This is also a very profitable style of criticism: there's a huge commercial market for people who claim to be defending the world from conquest by evil dopamine-hacking sorcerers and/or superintelligent paperclip-maximizers that can chatbot you into killing yourself and/or voting for Trump (brackets derogatory).

The opposite of criti-hype is materialistic criticism, grounded in independently verifiable claims about how these scams work. To be a good tech critic, you need to start by assuming that a company that lies to its users about what it's doing is perfectly capable of lying to its customers and investors about what it's doing (that is, "even if you're paying for the product, you're still the product").

That's demonstrably, verifiably true of the commercial surveillance industry. Commercial spies lie to their customers like crazy, and always have. Think of the department store magnate John Wannamaker's famous quip that "half my advertising dollars are wasted, I just don't know which half." Man, did someone ever do a sell-job on old Wannamaker: imagine believing that only half of your advertising dollars are wasted. Today, thanks to creepy ad-tech analytics, we know that the true figure is around 99%.

Hwang's book documents lots more ad-tech fraud that's every bit as audacious as the Wannamaker-era con-jobs. For example, there's the fact that when Procter and Gamble zeroed out its $200m/year surveillance advertising program, they saw a zero percent drop in sales because (to a first approximation) all $200m of that annual spend was disappearing down the fraud-hole.

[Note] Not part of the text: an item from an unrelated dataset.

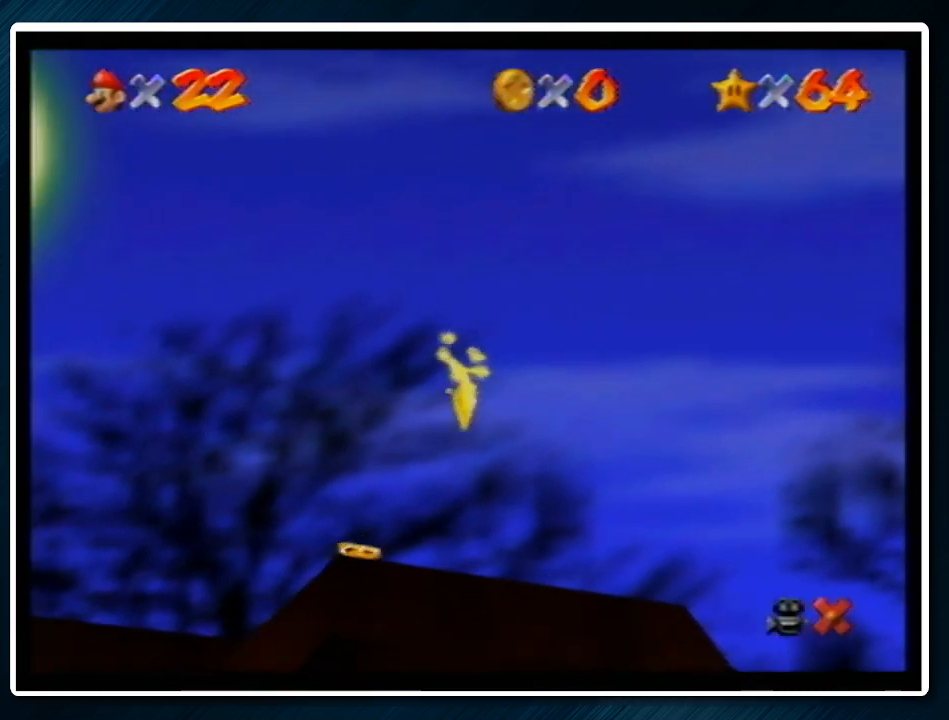
{"buttons": ["A"], "left_stick": "left", "events": []}
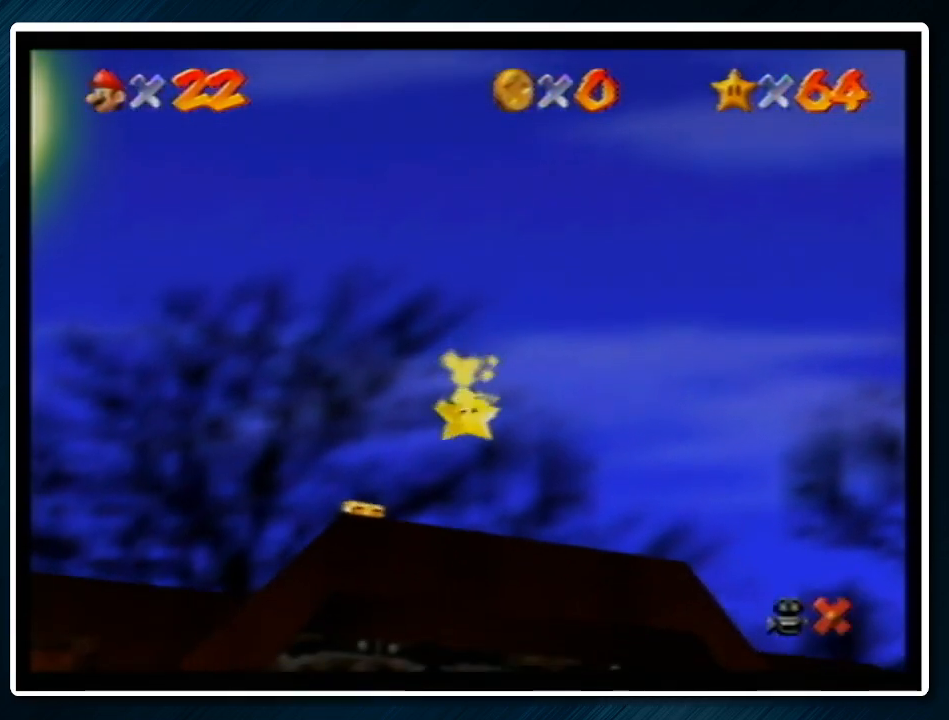
{"buttons": ["A"], "left_stick": "left", "events": []}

There's been plenty more examples since, rivaling previous eras for audacity and outlandishness. In 2023, Mozilla Labs investigated the ways that modern cars spy on their drivers and concluded that, when it came to privacy, cars were "the worst product category" they had ever evaluated, and recommended that you not buy any of the cars currently offered for sale:

https://www.mozillafoundation.org/en/privacynotincluded/articles/its-official-cars-are-the-worst-product-category-we-have-ever-reviewed-for-privacy/

Mozilla's report investigated two things: which data your car was collecting and selling about you (lots) and what data your car company claimed it had collected about you and was offering for sale (way, way more).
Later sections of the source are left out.